In this post published on October 30, I observed:

According to Enver Fitch and Limor Bernstock at ISS ESG Proxy Research, shareholders associated with the Center for Political Accountability submitted 47 proposals this year.  The 32 that actually went to a vote only garnered an average of 28.5% of the vote.  That means that on average more than two-thirds of the shareholders opposed these proposals.  Since investors are the ones with actual “skin in the game”, their failure to get behind these proposals is telling.

A few days later, SEC Commissioner Daniel M. Gallagher wrote this letter to the editor of The New York Times in which he observed:

It is telling that both the number of and shareholder support for political spending proposals is down year over year.  As Institutional Shareholder Services invariably sides with these proposals, the fact that its own analysis highlights this contrary trend speaks volumes.  The hard numbers expose the inconvenient (to some) truth that shareholders overwhelmingly do not want companies wasting their money to make these immaterial disclosures in S.E.C. filings.

Mandatory political contribution disclosure deserves no place on the agency’s agenda, and I will fight to keep it that way.

Shortly thereafter, Harvard Law School Professor Lucian Bebchuk and Coumbia Law School Professor Robert J. Jackson Jr. published this post on The Harvard Law School Forum on Corporate Governance and Financial Regulation entitled “Why Commissioner Gallagher is Mistaken about Disclosure of Political Spending”.  Attempting to counter the fact of tepid support, Professors Bebchuk and Jackson argue:

The Commissioner’s conclusion is unwarranted.  As we explained in our recent Article [sic] Shining Light on Corporate Political Spending, SEC rules are not designed to give investors only the information demanded by a majority of shareholders.  Instead, these rules are intended to make sure that information reasonably sought by a significant number of investors is disclosed.  Indeed, current SEC rules require companies to disclose many types of information that would likely not be demanded by a majority of investors if the subject were put to a vote.

.....

__Job__:
Extend the post on political spending disclosure, starting right after its last paragraph. The lines below are separate material and not part of the post on political spending disclosure.

(Stored records)
.....

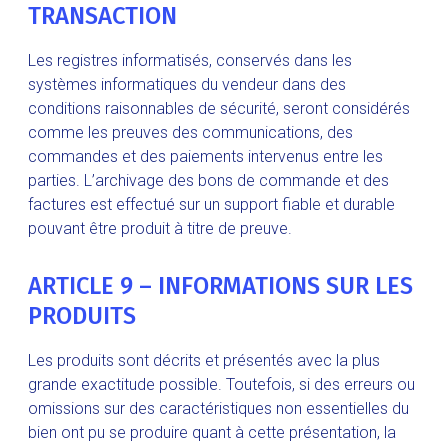
TRANSACTION
Les registres informatisés, conservés dans les
systèmes informatiques du vendeur dans des
conditions raisonnables de sécurité, seront considérés
comme les preuves des communications, des
commandes et des paiements intervenus entre les
parties. L’archivage des bons de commande et des
factures est effectué sur un support fiable et durable
pouvant être produit à titre de preuve.
ARTICLE 9 – INFORMATIONS SUR LES
PRODUITS
Les produits sont décrits et présentés avec la plus
grande exactitude possible. Toutefois, si des erreurs ou
omissions sur des caractéristiques non essentielles du
bien ont pu se produire quant à cette présentation, la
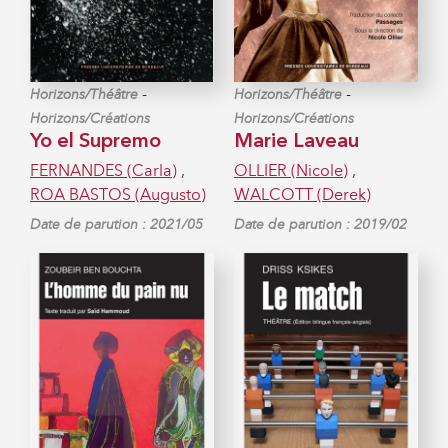
-
-
Horizons/Théâtre
Horizons/Théâtre
Horizons/Créations
Horizons/Créations
Yo el Supremo
Marie Laveau
FERNANDES (Carla)
,
OLLIER (Nicole)
,
ROA BASTOS (Augusto)
WALCOTT (Derek)
Date de parution : 2021/05
Date de parution : 2019/02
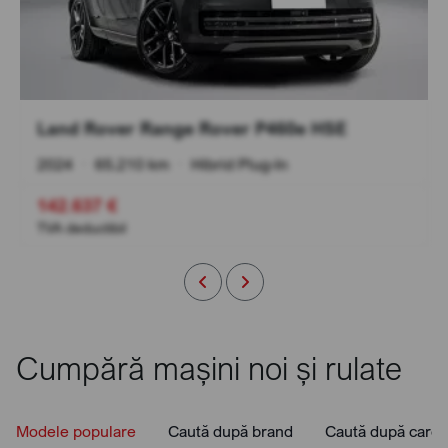
Land Rover Range Rover P460e HSE
2024
•
65.210 km
•
Hibrid Plug-In
142.637 €
TVA deductibil
Cumpără mașini noi și rulate
Modele populare
Caută după brand
Caută după caros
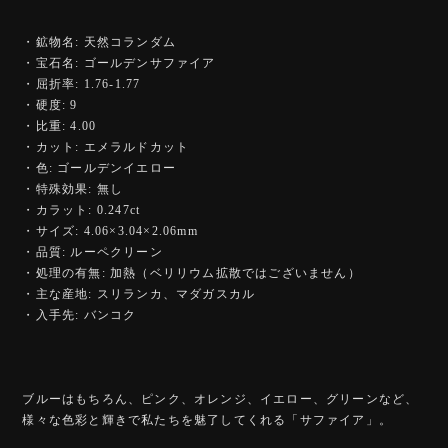
・鉱物名: 天然コランダム
・宝石名: ゴールデンサファイア
・屈折率: 1.76-1.77
・硬度: 9
・比重: 4.00
・カット: エメラルドカット
・色: ゴールデンイエロー
・特殊効果: 無し
・カラット: 0.247ct
・サイズ: 4.06×3.04×2.06mm
・品質: ルーペクリーン
・処理の有無: 加熱（ベリリウム拡散ではございません）
・主な産地: スリランカ、マダガスカル
・入手先: バンコク
ブルーはもちろん、ピンク、オレンジ、イエロー、グリーンなど、
様々な色彩と輝きで私たちを魅了してくれる「サファイア」。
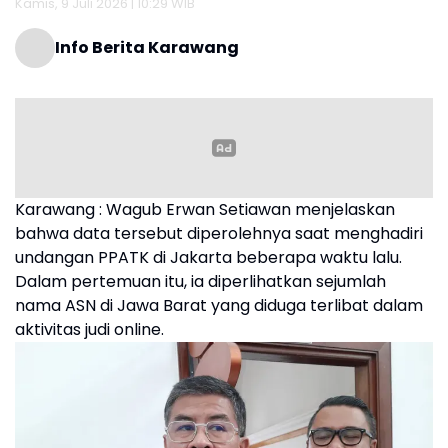
Kamis, 9 Juli 2026 | 10:29 WIB
Info Berita Karawang
Karawang : Wagub Erwan Setiawan menjelaskan
bahwa data tersebut diperolehnya saat menghadiri
undangan PPATK di Jakarta beberapa waktu lalu.
Dalam pertemuan itu, ia diperlihatkan sejumlah
nama ASN di Jawa Barat yang diduga terlibat dalam
aktivitas judi online.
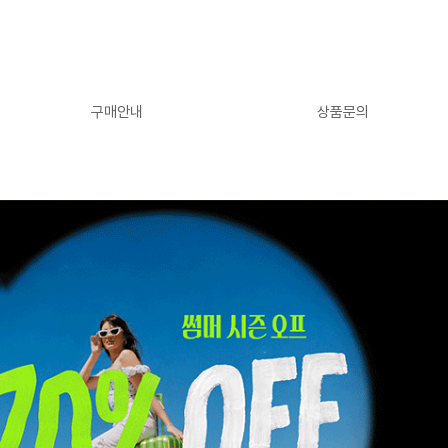
구매안내
상품문의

.....

__Answer to this problem__:
Really?  Section 14(a) of the Securities Exchange Act of 1934 does grant the SEC authority to adopt proxy rules “necessary or appropriate in the public interest or for the protection of investors”, but how is the “public interest” to be defined?  If more than two-thirds of investors oppose mandated disclosure, how is it in the public interest to force those shareholders to bear the costs of disclosure when there has been no showing that the proxy process has prevented a fair vote on the question?

More importantly, Professors Bebchuk and Jackson appear to be urging the SEC towards a constitutional precipice.  When Congress delegates decisionmaking authority to an agency, it must “lay down by legislative act an intelligible principle to which the person or body authorized to [act] is directed to conform.” J. W. Hampton, Jr., & Co. v. United States, 276 U. S. 394, 409 (1928).  On its face, Section 14(a)’s principle of “necessary or appropriate in the public interest” arguably fails to provide the SEC with any “intelligible principle” for rulemaking.  Arguing that some people want it, would seem to invite a constitutional challenge.  Even if Section 14(a) was somehow found to articulate an “intelligible principle”, the non-delegation doctrine militates in favor of a narrow interpretation of the statute.  Industrial Union Dept., AFL-CIO v. American Petroleum Institute, 448 U.S. 607 (1980).

For a thorough discussion of the exiguous legislative history of Section 14, see Professor Stephen Bainbridge’s article, Redirecting State Takeover Laws at Proxy Contests, 1992 Wisc. L. Rev. 1071 (1992).